United Nations human rights experts are urging the international community to rapidly provide all necessary funding and assistance to the Government of Malawi and humanitarian actors in response to some of the worst flooding in the country in living memory.
A statement issued from the United Nations Office in Geneva on Friday, the experts have praised the government leadership for responding quickly to the crisis and welcomed the immediate response by several countries and humanitarian agencies in providing funding and aid.
However they called on others within the international community to do everything possible to meet the current serious shortfall in funds and provision of essential aid.
“The flooding has displaced large numbers of people and presents massive and complex challenges for Governments and their humanitarian allies in the short, medium and longer-term,” said UN Special Rapporteur on the human rights of internally displaced persons Chaloka Beyani.
Beyani says evacuation of affected populations should be undertaken where necessary to save lives, and an effective humanitarian response is essential to address the needs of internally displaced people and others affected.
“Helping people to return and reconstruct devastated homes – when circumstances allow – will be just one challenge among many to rebuild lives and livelihoods and should be part of a broader recovery plan,” he said.

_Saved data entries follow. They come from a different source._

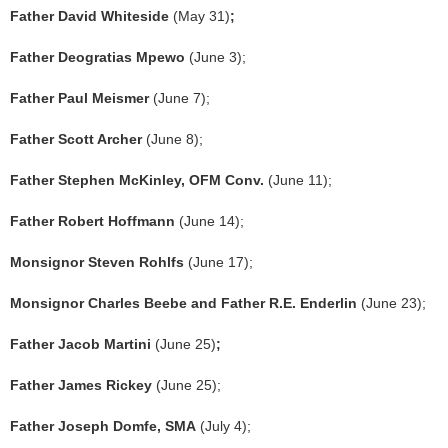
Father David Whiteside
(May 31)
;
Father Deogratias Mpewo
(June 3);
Father Paul Meismer
(June 7);
Father Scott Archer
(June 8);
Father Stephen McKinley, OFM Conv.
(June 11);
Father Robert Hoffmann
(June 14);
Monsignor Steven Rohlfs
(June 17);
Monsignor Charles Beebe and Father R.E. Enderlin
(June 23);
Father Jacob Martini
(June 25)
;
Father James Rickey
(June 25);
Father Joseph Domfe, SMA
(July 4);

A Preliminary Response Plan to the emergency developed by the Government in partnership with aid agencies, estimates that USD 81 million is urgently required to respond to essential shelter, food, healthcare, water and sanitation and other urgent needs.
Only around a quarter of this amount has been received to date.
“The impact of flooding on food security poses immediate problems as well as potentially severe food shortages for months to come, as crops have been washed away and livestock lost,” said Hilal Elver, Special Rapporteur on the right to food, adding: “Poor rural communities have lost everything and require early assistance to prevent hunger and malnutrition.”
The UN Special Rapporteur on the human right to water and sanitation Léo Heller, says safe water, sanitation and hygiene must be provided urgently for the survival of those affected, prioritizing the most vulnerable groups, but also for the prevention of water-related diseases such as cholera and malaria.
An estimated USD 3.4 million is needed to respond to urgent healthcare needs and to prevent and control outbreaks of disease.